Toda su vida, la vida entera de Felicity, había sido un fracaso colosal.
—O muero aquí esta noche —dijo con voz peligrosamente baja—, o tú te vas, vuelves con Rowan Lowe y le dices que, si no deja de venir a por mí, ¡juro que lo mataré!
Las últimas palabras fueron un gruñido descarnado, cargado de odio.
El guardaespaldas contuvo el aliento bruscamente, sin saber qué decir.
Por un lado, tenía las órdenes del jefe.
Por otro, la amenaza de la señorita Morgan.
Y en ese momento de vacilación, Felicity pasó a la acción.
Agarró una rama para impulsarse hacia arriba. Su cuerpo aún temblaba, pero su expresión era resuelta y fría. «¿Entiendes lo que te estoy diciendo? ¿Lo entiendes?! Si no sales de aquí ahora mismo, ¡me tiraré!».
Los dos guardaespaldas intercambiaron una mirada atónita, sin palabras.
Allí fuera no había cobertura; no había forma de informar de lo ocurrido.
«Señorita Morgan…» El guarda observaba cada uno de sus movimientos, aterrorizado ante la posibilidad de que hiciera algo irreversible. «Primero aléjate del borde, ¿vale? Ven aquí. Te llevaremos abajo de la montaña y podremos hablar de todo una vez que estemos abajo».
«¿Crees que soy una idiota?», Felicity soltó una risa breve y despectiva. «Estoy segura de que me pondrían una bolsa en la cabeza antes incluso de llegar al fondo».
Todos esos hombres eran lacayos de Rowan. Ni uno solo de ellos se pondría jamás de su lado.
En ese momento, un profundo retumbar de trueno llegó desde la distancia.

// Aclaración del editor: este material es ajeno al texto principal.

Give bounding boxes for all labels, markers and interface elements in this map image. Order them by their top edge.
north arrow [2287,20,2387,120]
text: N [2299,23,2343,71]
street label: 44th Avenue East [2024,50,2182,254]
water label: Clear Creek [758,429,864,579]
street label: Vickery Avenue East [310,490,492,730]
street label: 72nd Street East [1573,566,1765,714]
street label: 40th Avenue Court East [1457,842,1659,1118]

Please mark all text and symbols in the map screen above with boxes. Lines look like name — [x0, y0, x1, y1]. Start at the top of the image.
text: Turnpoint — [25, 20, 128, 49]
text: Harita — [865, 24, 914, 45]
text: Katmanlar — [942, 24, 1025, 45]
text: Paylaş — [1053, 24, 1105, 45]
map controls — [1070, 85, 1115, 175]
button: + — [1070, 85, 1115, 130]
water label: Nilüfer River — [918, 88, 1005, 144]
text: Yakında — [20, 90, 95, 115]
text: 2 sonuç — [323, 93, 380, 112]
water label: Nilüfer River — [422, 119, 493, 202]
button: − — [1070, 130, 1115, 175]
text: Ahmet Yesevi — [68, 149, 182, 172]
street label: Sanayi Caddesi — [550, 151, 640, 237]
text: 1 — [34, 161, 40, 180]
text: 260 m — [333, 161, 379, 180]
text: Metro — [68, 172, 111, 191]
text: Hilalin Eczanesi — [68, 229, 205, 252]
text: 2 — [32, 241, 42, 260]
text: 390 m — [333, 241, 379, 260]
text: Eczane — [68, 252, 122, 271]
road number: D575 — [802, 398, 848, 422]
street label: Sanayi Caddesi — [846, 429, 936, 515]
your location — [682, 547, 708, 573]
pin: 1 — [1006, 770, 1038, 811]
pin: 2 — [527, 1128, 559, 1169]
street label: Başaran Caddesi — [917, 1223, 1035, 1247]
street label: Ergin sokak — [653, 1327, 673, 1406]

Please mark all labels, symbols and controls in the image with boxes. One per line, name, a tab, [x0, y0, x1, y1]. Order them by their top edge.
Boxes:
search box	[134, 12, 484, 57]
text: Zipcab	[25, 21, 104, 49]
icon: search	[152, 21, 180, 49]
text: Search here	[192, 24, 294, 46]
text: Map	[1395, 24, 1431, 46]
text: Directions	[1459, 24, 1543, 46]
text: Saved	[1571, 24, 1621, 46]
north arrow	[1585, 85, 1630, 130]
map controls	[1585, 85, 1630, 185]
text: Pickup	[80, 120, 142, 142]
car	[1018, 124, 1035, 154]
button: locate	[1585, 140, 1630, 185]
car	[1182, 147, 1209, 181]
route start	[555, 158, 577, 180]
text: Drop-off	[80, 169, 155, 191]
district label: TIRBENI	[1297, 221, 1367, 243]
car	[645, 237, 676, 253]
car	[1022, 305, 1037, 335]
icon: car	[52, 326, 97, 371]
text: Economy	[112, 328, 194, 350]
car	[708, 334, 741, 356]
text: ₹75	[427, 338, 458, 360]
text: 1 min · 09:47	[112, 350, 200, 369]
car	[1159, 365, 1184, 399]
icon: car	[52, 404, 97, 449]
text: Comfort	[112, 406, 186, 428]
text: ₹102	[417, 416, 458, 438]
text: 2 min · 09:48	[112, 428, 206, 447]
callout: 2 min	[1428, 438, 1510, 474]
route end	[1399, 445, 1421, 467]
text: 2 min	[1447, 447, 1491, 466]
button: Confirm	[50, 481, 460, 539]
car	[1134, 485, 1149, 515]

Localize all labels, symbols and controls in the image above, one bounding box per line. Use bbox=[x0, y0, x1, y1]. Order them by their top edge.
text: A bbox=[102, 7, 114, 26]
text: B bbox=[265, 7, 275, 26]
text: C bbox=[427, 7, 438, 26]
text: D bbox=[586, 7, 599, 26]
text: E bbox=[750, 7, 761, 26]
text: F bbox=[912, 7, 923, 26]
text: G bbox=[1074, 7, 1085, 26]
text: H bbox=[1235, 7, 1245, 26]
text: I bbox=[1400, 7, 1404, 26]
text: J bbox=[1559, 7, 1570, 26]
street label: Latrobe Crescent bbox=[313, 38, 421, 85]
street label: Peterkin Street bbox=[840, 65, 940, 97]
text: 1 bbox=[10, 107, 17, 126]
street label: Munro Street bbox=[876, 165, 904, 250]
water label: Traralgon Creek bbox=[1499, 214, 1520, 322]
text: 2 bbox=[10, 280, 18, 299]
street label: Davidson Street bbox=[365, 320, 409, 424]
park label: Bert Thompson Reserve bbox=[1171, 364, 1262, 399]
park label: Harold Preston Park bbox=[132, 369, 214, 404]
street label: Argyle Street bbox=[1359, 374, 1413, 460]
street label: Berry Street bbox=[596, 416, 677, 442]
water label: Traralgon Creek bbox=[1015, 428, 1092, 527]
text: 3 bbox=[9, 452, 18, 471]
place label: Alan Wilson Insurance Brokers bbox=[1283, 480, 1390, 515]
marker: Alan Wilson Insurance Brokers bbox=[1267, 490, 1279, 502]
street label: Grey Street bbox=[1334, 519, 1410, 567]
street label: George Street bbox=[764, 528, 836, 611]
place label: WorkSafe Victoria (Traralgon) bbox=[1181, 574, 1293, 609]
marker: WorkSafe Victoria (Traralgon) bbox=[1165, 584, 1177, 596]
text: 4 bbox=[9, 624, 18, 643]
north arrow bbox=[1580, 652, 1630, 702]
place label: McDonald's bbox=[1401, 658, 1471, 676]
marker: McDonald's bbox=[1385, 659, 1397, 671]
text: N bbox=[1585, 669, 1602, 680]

Se avecinaba una tormenta.
Una vez que estallara, su situación en las montañas se volvería mucho más peligrosa. Y Felicity iba vestida con ropa demasiado ligera. Aquello se estaba convirtiendo en un desastre.
El guardaespaldas al mando le lanzó una mirada sutil a su compañero.
Aquello no podía seguir así.
Quizá podrían fingir que se marchaban y luego agarrarla en cuanto bajara la guardia.
«Está bien. Nos vamos».
Empezaron a retroceder lentamente.
«Señorita Morgan, solo… no haga ninguna imprudencia, ¿de acuerdo? Cuídese».